Global policy uncertainty a concern

Global policy uncertainty a concern

The global economic outlook for 2025 is rather bleak compared to the other previous years; it came to light during the G20 Summit, meeting of Finance Ministers and Central Banks Governors on Friday, 18 July 2025, in KwaZulu-Natal, South Africa, that the economy is not performing at its historic average of 3.7 percent growth rate.

The drop in performance can be attributed to the continued policy uncertainty resulting from a number of global issues including trade tensions.

According to the International Monetary Fund’s (IMF) First Deputy Managing Director Gita Gopinath, high levels of policy uncertainty remained a key theme during the discussions at the G20. Gopinath further urged policymakers that they should focus on resolving trade tensions and implement macroeconomic policies to address underlying domestic imbalances.

“Our April WEO forecast projected global growth of 2.8 percent in 2025 and 3.0 percent in 2026, well below the historical average of 3.7 percent. This included significant downgrades to major economies such as the U.S. and China, owing to greater policy uncertainty, trade tensions, and softer demand momentum. Global headline inflation was projected to decline, but at a slower pace, reaching 4.3 percent in 2025 and 3.6 percent in 2026.

Since April, economic indicators reflect a complex backdrop shaped by trade tensions. We have seen strong evidence of front-loading ahead of tariff increases and some trade diversion. We have also seen an improvement in global financial conditions as select trade deals lowered average tariffs. On inflation, cooling demand and falling energy prices point to a continued decline, albeit with variation across countries,” said Gita Gopinath.

She said while the IMF will update its global forecast at the end of July, downside risks continue to dominate the outlook and uncertainty remains high.

Input data -
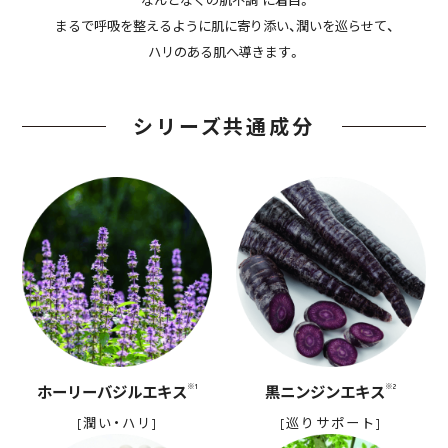
“なんとなくの肌不調”に着目。
まるで呼吸を整えるように肌に寄り添い、潤いを巡らせて、
ハリのある肌へ導きます。
シリーズ共通成分
※1
※2
ホーリーバジルエキス
黒ニンジンエキス
[潤い・ハリ]
[巡りサポート]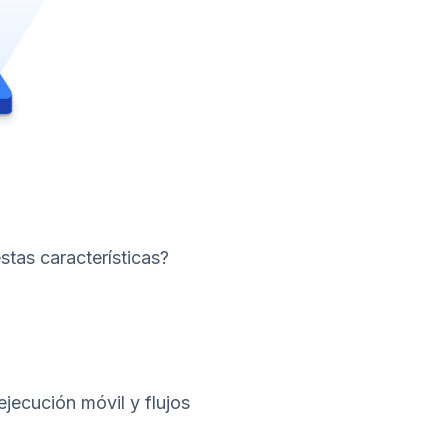
tas características?
jecución móvil y flujos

Tasks and exercises -
1) Answer these questions using the article on global policy uncertainty.
(a) On what date and in which South African province did the G20 meeting of Finance Ministers and Central Bank Governors take place?
(b) What global growth rate did the April WEO forecast project for 2026?
(c) When will the IMF update its global forecast?
2) Translate this sentence from the article on global policy uncertainty into Spanish: "The drop in performance can be attributed to the continued policy uncertainty resulting from a number of global issues including trade tensions."
3) Carry on writing the article on global policy uncertainty from its last sentence.

Results for each task -
1)
(a) Friday, 18 July 2025, in KwaZulu-Natal.
(b) 3.0 percent.
(c) At the end of July.

2) La caída del rendimiento puede atribuirse a la persistente incertidumbre en materia de políticas, derivada de una serie de problemas globales, entre ellos las tensiones comerciales.

3)
“Against this backdrop, policymakers should focus on resolving trade tensions and implementing macroeconomic policies to address underlying domestic imbalances. This includes restoring fiscal space and ensuring debt is on a sustainable path. To maintain price and financial stability, monetary policy must be carefully calibrated to country-specific circumstances and use clear and consistent communications. Central bank independence must be protected. Structural reforms remain essential to lift medium-term growth and offset demographic shifts, by boosting productivity, supporting job creation, and leveraging new technologies,” she said.

“The IMF welcomes the renewed focus on domestic revenue mobilization, which is indispensable for strengthening public finances and helping countries, especially here in Africa, to achieve development goals. Our analysis suggests that Low-Income Countries could raise an additional 7 percent of GDP if they achieved their estimated tax potential.

The IMF is playing its part by supporting countries in reforming domestic tax policies and broadening tax bases, strengthening administration to improve tax collection and their efficiency, and improving tax legal certainty, to attract foreign and domestic investment.

We also support a stronger focus on public spending efficiency, which is vital for investing in sustainable development within tight fiscal constraints. The IMF is helping through governance diagnostics, macro-fiscal framework design, and improvements to public investment management and the management of state-owned enterprises,” continued Gopinath.